Up until this point, I was all about following the Tigers. The soundtrack for my days at work was 97.1 FM. I was lathered up. Then the losses started coming...and kept coming...my friend and I took our annual summer baseball trip, this year to Boston, and we got to see two walk off Red Sox wins.
When I came back from Boston, Detroit sports talk radio was replaced by the iPod. Watching Tigers games on MLB.tv was replaced by catching a couple minutes of the radio broadcast, if that. Like Joe Pos (brilliantly) wrote about the Mariners, we should have seen this coming. (Easy to see it coming after the fact, but still.) The Tigers pulled this in 2007. At the All Star break, they were in 1st place. A second half fade later, and Detroit was on the outside of the playoffs, looking in. Repeat in 2009 (see: game 163). Repeat in 2010 (see: now). Even in 2006, Detroit managed to blow the division by getting swept by the (adopted home town) Royals. Why the second half swoons? Why the 'bad luck'?

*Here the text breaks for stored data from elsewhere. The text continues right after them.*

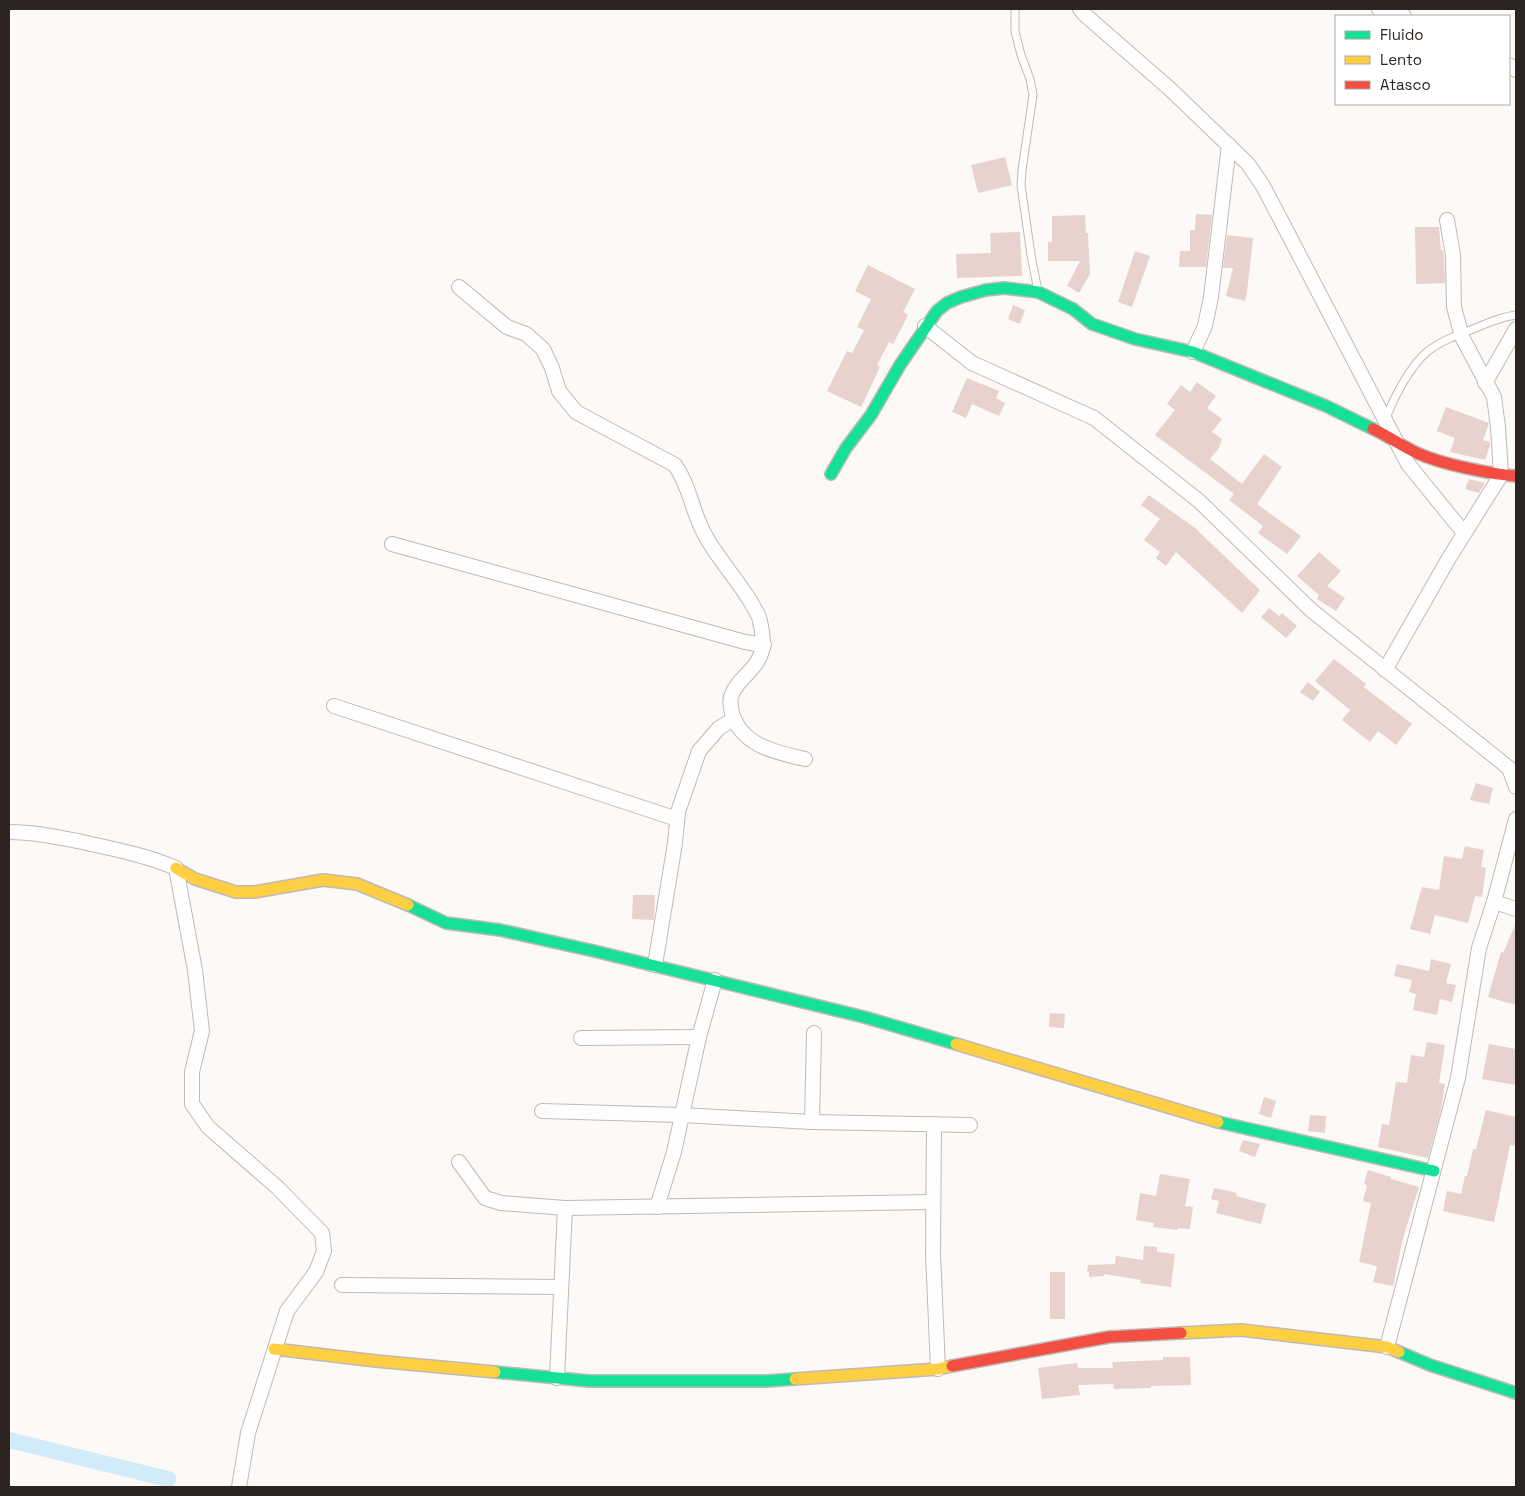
<svg xmlns="http://www.w3.org/2000/svg" width="1525" height="1496" font-family="'Space Grotesk',sans-serif">
  <rect width="100%" height="100%" fill="#fcf9f7"/>
  <g fill="none" stroke-linecap="round" stroke-linejoin="round">
    <polyline stroke="#d1ecf8" stroke-width="16" points="9,1440 168,1479"/>
  </g>
  <g fill="#e7d2ce">
    <polygon points="1005,157 1012,185 978,193 971,165"/>
    <polygon points="1196,214 1212,215 1206,267 1179,267 1180,251 1190,251 1190,230 1195,230"/>
    <polygon points="1085,215 1086,233 1088,233 1090,274 1079,293 1067,286 1080,261 1048,261 1048,242 1052,242 1052,216"/>
    <polygon points="1415,227 1439,227 1441,250 1443,250 1444,256 1445,283 1416,284"/>
    <polygon points="1020,232 1022,276 957,278 956,254 991,253 990,233"/>
    <polygon points="1227,235 1253,238 1247,292 1245,301 1226,296 1233,268 1223,268"/>
    <polygon points="1135,251 1150,256 1132,307 1118,302"/>
    <polygon points="868,265 915,289 903,312 908,315 893,344 889,342 877,365 880,367 861,407 827,391 847,351 852,353 864,330 857,327 871,299 855,291"/>
    <polygon points="1013,305 1025,310 1020,324 1008,319"/>
    <polygon points="967,378 999,391 996,398 1005,403 999,416 972,404 966,418 952,412"/>
    <polygon points="1197,382 1216,396 1207,408 1222,419 1212,432 1222,439 1219,448 1210,459 1242,484 1264,454 1282,467 1257,504 1301,536 1287,554 1258,533 1263,526 1229,500 1234,494 1155,435 1175,410 1167,404 1181,385 1190,392"/>
    <polygon points="1446,407 1489,423 1483,440 1490,442 1490,445 1485,460 1450,452 1455,438 1437,431"/>
    <polygon points="1469,479 1485,483 1479,493 1465,489"/>
    <polygon points="1149,495 1195,528 1260,590 1242,613 1176,552 1166,566 1156,558 1160,552 1144,540 1160,519 1141,505"/>
    <polygon points="1319,552 1341,571 1327,586 1345,598 1336,611 1317,599 1319,595 1297,576"/>
    <polygon points="1269,608 1279,616 1282,613 1297,626 1286,638 1261,617"/>
    <polygon points="1334,659 1366,684 1364,687 1412,724 1396,745 1378,731 1370,742 1342,720 1350,710 1315,681"/>
    <polygon points="1308,682 1320,692 1313,701 1300,692"/>
    <polygon points="1476,783 1493,788 1489,804 1470,800"/>
    <polygon points="1465,846 1484,850 1481,867 1486,868 1482,897 1475,896 1468,923 1435,915 1430,934 1410,929 1422,887 1439,890 1444,856 1462,859"/>
    <polygon points="633,895 655,895 654,920 632,919"/>
    <polygon points="1516,923 1516,1005 1488,997 1501,952 1503,953"/>
    <polygon points="1431,959 1451,964 1446,983 1456,985 1452,1002 1440,999 1437,1015 1413,1010 1416,994 1409,992 1412,980 1394,976 1397,964 1429,971"/>
    <polygon points="1050,1013 1065,1014 1064,1028 1049,1027"/>
    <polygon points="1427,1042 1445,1045 1439,1083 1445,1084 1441,1110 1428,1158 1378,1147 1382,1124 1389,1125 1396,1082 1407,1083 1411,1055 1424,1057"/>
    <polygon points="1489,1044 1516,1049 1516,1085 1482,1079"/>
    <polygon points="1264,1097 1276,1101 1271,1118 1259,1114"/>
    <polygon points="1486,1110 1516,1117 1516,1146 1510,1145 1494,1222 1443,1211 1447,1191 1461,1194 1465,1176 1467,1176 1473,1149 1476,1149"/>
    <polygon points="1310,1115 1326,1116 1325,1133 1308,1131"/>
    <polygon points="1243,1140 1260,1144 1255,1157 1239,1151"/>
    <polygon points="1368,1170 1391,1177 1391,1179 1419,1187 1403,1238 1393,1286 1373,1282 1377,1266 1359,1262 1371,1203 1363,1201 1367,1186 1364,1183"/>
    <polygon points="1160,1174 1190,1179 1185,1206 1193,1207 1190,1229 1178,1228 1177,1230 1153,1227 1154,1223 1136,1220 1140,1193 1156,1196"/>
    <polygon points="1214,1188 1237,1193 1236,1196 1266,1204 1261,1224 1216,1213 1219,1201 1211,1199"/>
    <polygon points="1144,1246 1157,1247 1157,1252 1175,1254 1171,1287 1140,1283 1141,1280 1104,1274 1104,1276 1089,1277 1089,1272 1087,1272 1088,1265 1115,1264 1116,1256 1143,1260"/>
    <rect x="1050" y="1272" width="15" height="47"/>
    <polygon points="1163,1357 1190,1357 1191,1385 1151,1386 1151,1388 1114,1389 1113,1384 1078,1385 1080,1395 1042,1399 1038,1368 1077,1363 1078,1368 1113,1368 1112,1362 1163,1360"/>
  </g>
  <g fill="none" stroke-linecap="round" stroke-linejoin="round">
    <g stroke="#c0bab7" stroke-width="9">
      <g id="lane">
        <polyline points="1015,9 1015,31 1021,55 1030,79 1033,95 1022,170 1021,185 1031,255 1038,291"/>
        <path d="M1386 418C1394 397 1410 366 1428 351 1441 341 1457 335 1473 329 1487 323 1501 317 1516 315"/>
      </g>
    </g>
    <g stroke="#c0bab7" stroke-width="16">
      <g id="street">
        <polyline points="1080,9 1084,14 1170,89 1248,164 1263,186 1283,224 1408,464 1464,533"/>
        <polyline points="1379,9 1404,16"/>
        <polyline points="1509,65 1516,70"/>
        <path d="M459 287 507 327 526 334 543 349 552 368 559 391 576 412 675 465C690 486 692 512 705 535 718 559 738 580 752 604 755 610 759 615 760 621 765 644 765 656 748 673 742 679 735 686 732 694 729 699 731 707 732 713 742 746 775 752 805 759"/>
        <polyline points="925,326 972,363 1094,418 1199,501 1311,610 1509,768 1516,787"/>
        <polyline points="1193,352 1205,326 1211,297 1229,145"/>
        <polyline points="1485,383 1516,329"/>
        <polyline points="392,544 745,642 764,645"/>
        <polyline points="1385,670 1449,558 1501,475 1498,427 1494,397 1462,337 1454,307 1453,255 1447,220"/>
        <polyline points="334,706 677,819"/>
        <path d="M9 832C34 832 57 837 82 842 113 849 146 855 176 868L195 970 202 1031 192 1072V1104L208 1127 278 1188 322 1233 324 1251 316 1272 287 1311 248 1433 239 1487"/>
        <polyline points="1494,902 1516,909"/>
        <polyline points="655,965 675,843 678,812 699,751 719,728 734,719"/>
        <polyline points="581,1038 699,1037"/>
        <polyline points="542,1111 681,1115 812,1122 970,1125"/>
        <polyline points="812,1122 814,1033"/>
        <polyline points="934,1124 933,1253 938,1369"/>
        <polyline points="459,1162 485,1198 501,1203 565,1208 932,1202"/>
        <polyline points="657,1207 674,1152 699,1037 715,980"/>
        <polyline points="342,1285 561,1287"/>
        <polyline points="1387,1347 1458,1078 1479,948 1494,902 1516,819"/>
        <polyline points="557,1378 565,1208"/>
      </g>
    </g>
    <g stroke="#c0bab7" stroke-width="14">
      <g id="fast">
        <polyline points="831,474 846,448 871,415 900,365 937,311 947,303 961,297 986,290 1004,288 1038,292 1073,309 1092,324 1135,339 1193,352 1326,406 1373,429"/>
        <polyline points="408,905 446,923 500,930 594,951 864,1017 956,1044"/>
        <polyline points="1218,1122 1434,1171"/>
        <polyline points="1399,1352 1430,1365 1516,1393"/>
        <polyline points="495,1372 589,1381 767,1381 795,1379"/>
      </g>
    </g>
    <g stroke="#c0bab7" stroke-width="14">
      <g id="slow">
        <polyline points="176,868 195,879 236,892 254,892 323,880 357,884 408,905"/>
        <polyline points="956,1044 1218,1122"/>
        <polyline points="1181,1333 1241,1330 1387,1347 1399,1352"/>
        <polyline points="274,1349 376,1361 495,1372"/>
        <polyline points="795,1379 938,1369 952,1366"/>
      </g>
    </g>
    <g stroke="#c0bab7" stroke-width="14">
      <g id="jam">
        <path d="M1373 429C1388 436 1402 446 1417 453 1441 464 1490 474 1516 476"/>
        <polyline points="952,1366 1109,1337 1181,1333"/>
      </g>
    </g>
    <use href="#lane" stroke="#fffefe" stroke-width="7"/>
    <use href="#street" stroke="#fffefe" stroke-width="14"/>
    <use href="#fast" stroke="#16e098" stroke-width="11"/>
    <use href="#slow" stroke="#ffcf43" stroke-width="11"/>
    <use href="#jam" stroke="#f24e42" stroke-width="11"/>
  </g>
  <rect width="1525" height="1496" fill="none" stroke="#2d2320" stroke-width="20"/>
  <rect x="1335" y="15" width="175" height="90" fill="#ffffff" stroke="#aba7a6"/>
  <rect x="1345" y="31" width="25" height="8" fill="#16e098" stroke="#aba7a6"/>
  <text x="1380" y="40" font-size="15" fill="#2d2320">Fluido</text>
  <rect x="1345" y="56" width="25" height="8" fill="#ffcf43" stroke="#aba7a6"/>
  <text x="1380" y="65" font-size="15" fill="#2d2320">Lento</text>
  <rect x="1345" y="81" width="25" height="8" fill="#f24e42" stroke="#aba7a6"/>
  <text x="1380" y="90" font-size="15" fill="#2d2320">Atasco</text>
</svg>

The Central Division has something to do with it. Since the teams are so (polite) evenly matched, or if you prefer (harsh), crappy, every team feels like they are in it. Even KC had a brief hot streak in 2009 and led the division by 3 games! They rode that momentum of hope the whole year. Every minute bit of success in this division will bring people jumping on the bandwagon, when really, a bad (or average) week will bring any team back to the pack.
I think one downfall of the Tigers is their poor road record. Good teams win on the road, at least SOME. This year, it is also their poor intra-division record. Good teams win against there division, usually a LOT.
This year there were a couple rookies (Jackson, Boesch) playing well to start the season, a veteran (Magglio) playing way above his last dismal year, another (Damon) holding his own, and a stud (Cabrera) in the hunt for the triple crown. That masked the lack of production from SS, 2B, C, and 3B. Take away even one of these performers - let alone 3 or 4 - and it goes downhill quickly.
I looked at the Red Sox lineup while we were in Boston, and mentally replaced all of their injured All Stars. Even with 3 missing perennial All Stars, there were 6 legitimate major leaguers. The Tigers? Busta Rhymes at second. Batting thiiiiiiiiiiiiiiiiiird - anyone? Hey, out there in the bleachers, you with the Tigers hat - are you wearing cleats? No? Okay, I guess Raburn will have to do.
Anyway, if the Tigers reel off 5 straight wins, 10 of 12, and are looking at a sub-3 game deficit heading into September, I'll be back on board. Until then, it's Snow Patrol and Fall Out Boy.
2 comments:
It's hard to even pretend the Tigers are still in it. I disagree with the idea that we should have seen this all coming at the beginning of the season. We looked as good as the Twins or White Sox, I think. I would blame our recent decline on the fact that we had so many injuries at the same time. We lack Yankees-style depth, so we can't have 3 key players out at the same time.
The fact that the guys we brought up to fill in weren't that good suggests we've been trading away too many prospects in the last few years. %
% This is my own version of the Posterisk or Procaret. It's called the Kuzcentage. I will use it whenever a parenthetical comment doesn't quite fit in the main text. Kuzcentage sounds a little like Kucinich, unfortunately.
Depth is an issue, but maybe more so is Dombrowski's overvaluing of the minor league talent. He has said there are some obscene number of major league ready arms in the minors, like 20 or something. For every deal that worked out - Andrew Miller, Cameron Maybin - you've got Jair Jurrjens for Renteria and who knows what other deals we've passed on to keep our talent.
Falling out of the race could be a blessing in disguise - Boesch is hitting a little more now that he has less pressure, Leyland can tinker with the lineup to fine tune it for next year, and management won't make any hasty decisions going for it (like letting Magglio's option vest last year).